■ **Task details**:
How many lines in these records include the string "UEFISCDI"? Reply with that number alone.
----
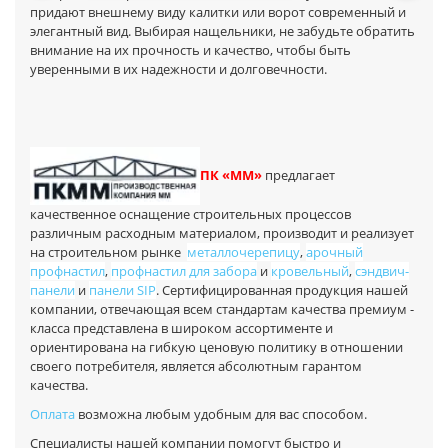
придают внешнему виду калитки или ворот современный и
элегантный вид. Выбирая нащельники, не забудьте обратить
внимание на их прочность и качество, чтобы быть
уверенными в их надежности и долговечности.
П
К «ММ»
предлагает
качественное оснащение строительных процессов
различным расходным материалом, производит и реализует
на строительном рынке
металлочерепицу
,
арочный
профнастил
,
профнастил для забора
и
кровельный
,
сэндвич-
панели
и
панели SIP
. Сертифицированная продукция нашей
компании, отвечающая всем стандартам качества премиум -
класса представлена в широком ассортименте и
ориентирована на гибкую ценовую политику в отношении
своего потребителя, является абсолютным гарантом
качества.
Оплата
возможна любым удобным для вас способом.
Специалисты нашей компании помогут быстро и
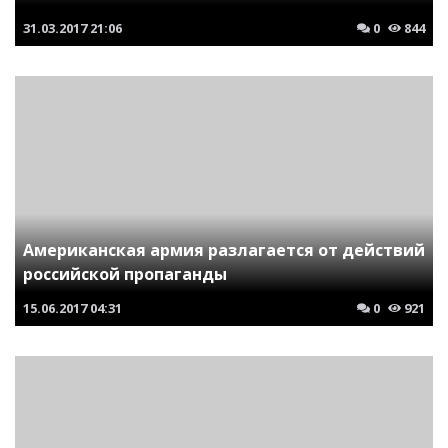
31.03.2017
21:06
0
844
Американская армия разлагается от действий
российской пропаганды
15.06.2017
04:31
0
921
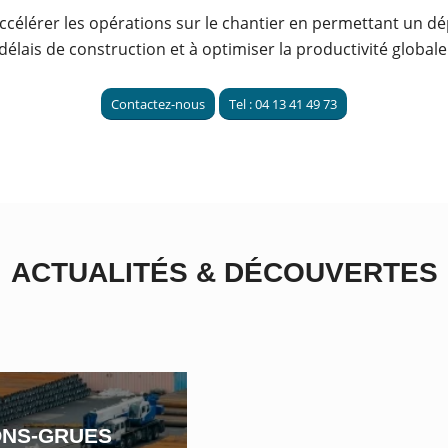
ccélérer les opérations sur le chantier en permettant un dé
élais de construction et à optimiser la productivité globale
Contactez-nous
Tel : 04 13 41 49 73
ACTUALITÉS
&
DÉCOUVERTES
ONS-GRUES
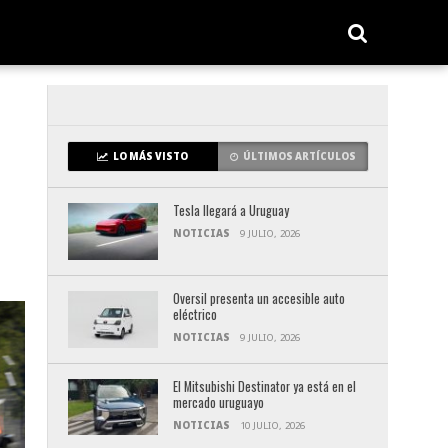
LO MÁS VISTO
ÚLTIMOS ARTÍCULOS
Tesla llegará a Uruguay
NOTICIAS
9 JULIO, 2026
Oversil presenta un accesible auto
eléctrico
NOTICIAS
9 JULIO, 2026
El Mitsubishi Destinator ya está en el
mercado uruguayo
NOTICIAS
10 JULIO, 2026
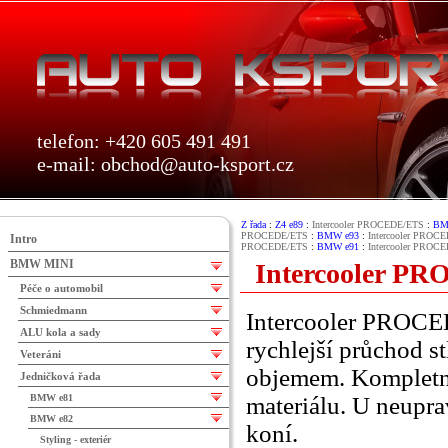
telefon: +420 605 491 491
e-mail:
obchod@auto-ksport.cz
Z řada
:
Z4 e89
:
Intercooler PROCEDE/ETS
:
BM
PROCEDE/ETS
:
BMW e93
:
Intercooler PROC
Intro
PROCEDE/ETS
:
BMW e91
:
Intercooler PROC
BMW MINI
Intercooler P
Péče o automobil
Schmiedmann
Intercooler PROCED
ALU kola a sady
rychlejší průchod 
Veteráni
objemem. Kompletní
Jedničková řada
BMW e81
materiálu. U neupr
BMW e82
koní.
Styling - exteriér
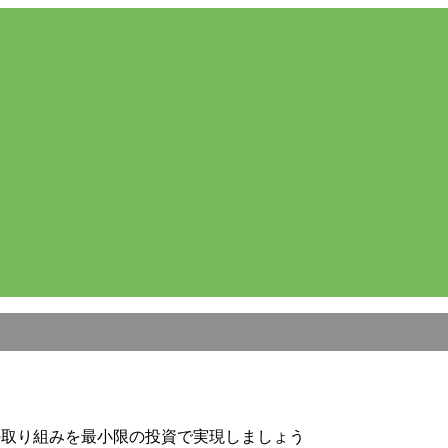
の取り組みを最小限の投資で実現しましょう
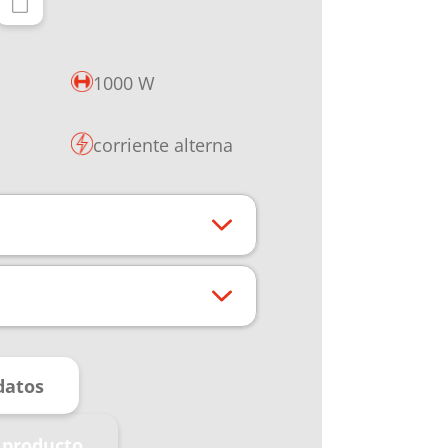
1000 W
corriente alterna
datos
 producto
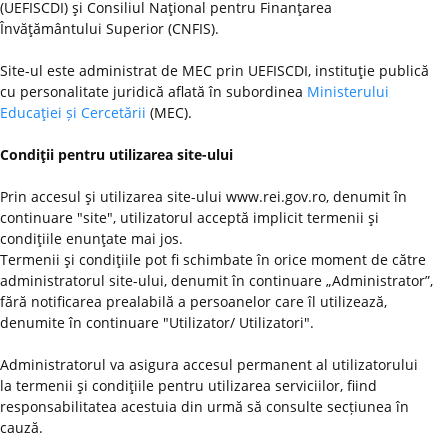
(UEFISCDI) şi Consiliul Naţional pentru Finanţarea
Învăţământului Superior (CNFIS).
Site-ul este administrat de MEC prin UEFISCDI, instituţie publică
cu personalitate juridică aflată în subordinea
Ministerului
Educaţiei și Cercetării
(MEC).
Condiţii pentru utilizarea site-ului
Prin accesul şi utilizarea site-ului www.rei.gov.ro, denumit în
continuare "site", utilizatorul acceptă implicit termenii şi
condiţiile enunţate mai jos.
Termenii şi condiţiile pot fi schimbate în orice moment de către
administratorul site-ului, denumit în continuare „Administrator”,
fără notificarea prealabilă a persoanelor care îl utilizează,
denumite în continuare "Utilizator/ Utilizatori".
Administratorul va asigura accesul permanent al utilizatorului
la termenii şi condiţiile pentru utilizarea serviciilor, fiind
responsabilitatea acestuia din urmă să consulte secțiunea în
cauză.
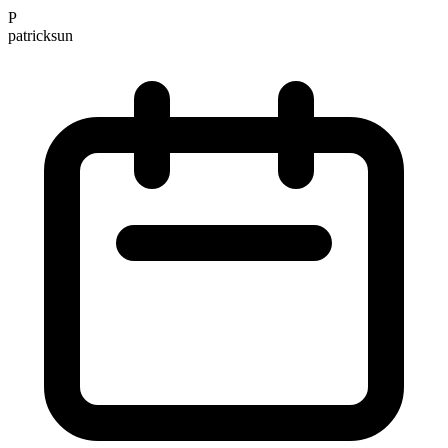
P
patricksun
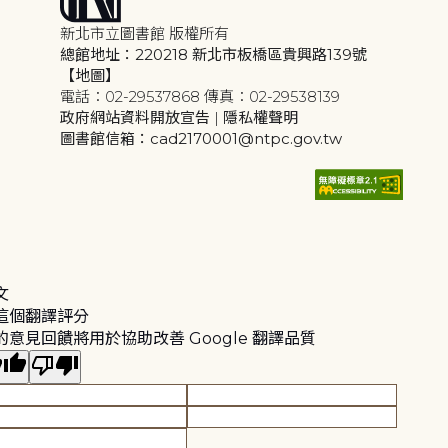
新北市立圖書館 版權所有
總館地址：220218 新北市板橋區貴興路139號
【地圖】
電話：02-29537868 傳真：02-29538139
政府網站資料開放宣告
|
隱私權聲明
圖書館信箱：cad2170001@ntpc.gov.tw
文
這個翻譯評分
的意見回饋將用於協助改善 Google 翻譯品質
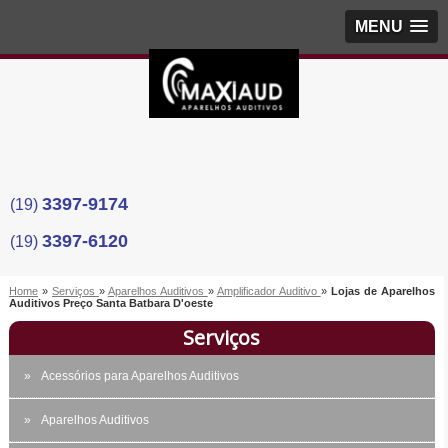
MENU
3397-9174
(19)
3397-6120
(19)
Home
»
Serviços
»
Aparelhos Auditivos
»
Amplificador Auditivo
»
Lojas de Aparelhos
Auditivos Preço Santa Batbara D'oeste
Serviços
Acessórios para Aparelhos Auditivos
Aparelhos Auditivos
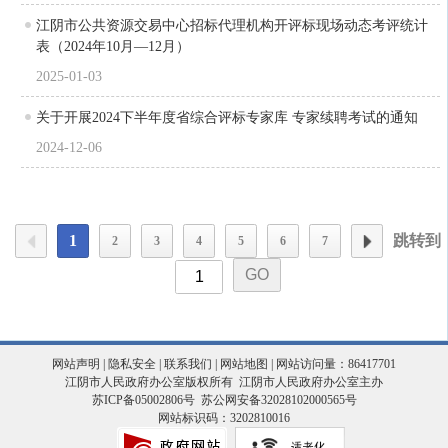
江阴市公共资源交易中心招标代理机构开评标现场动态考评统计
表（2024年10月—12月）
2025-01-03
关于开展2024下半年度省综合评标专家库 专家续聘考试的通知
2024-12-06
1
跳转到
2
3
4
5
6
7
网站声明
|
隐私安全
|
联系我们
|
网站地图
| 网站访问量：86417701
江阴市人民政府办公室版权所有 江阴市人民政府办公室主办
苏ICP备05002806号
苏公网安备32028102000565号
网站标识码：3202810016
----
■ **Result below**:
2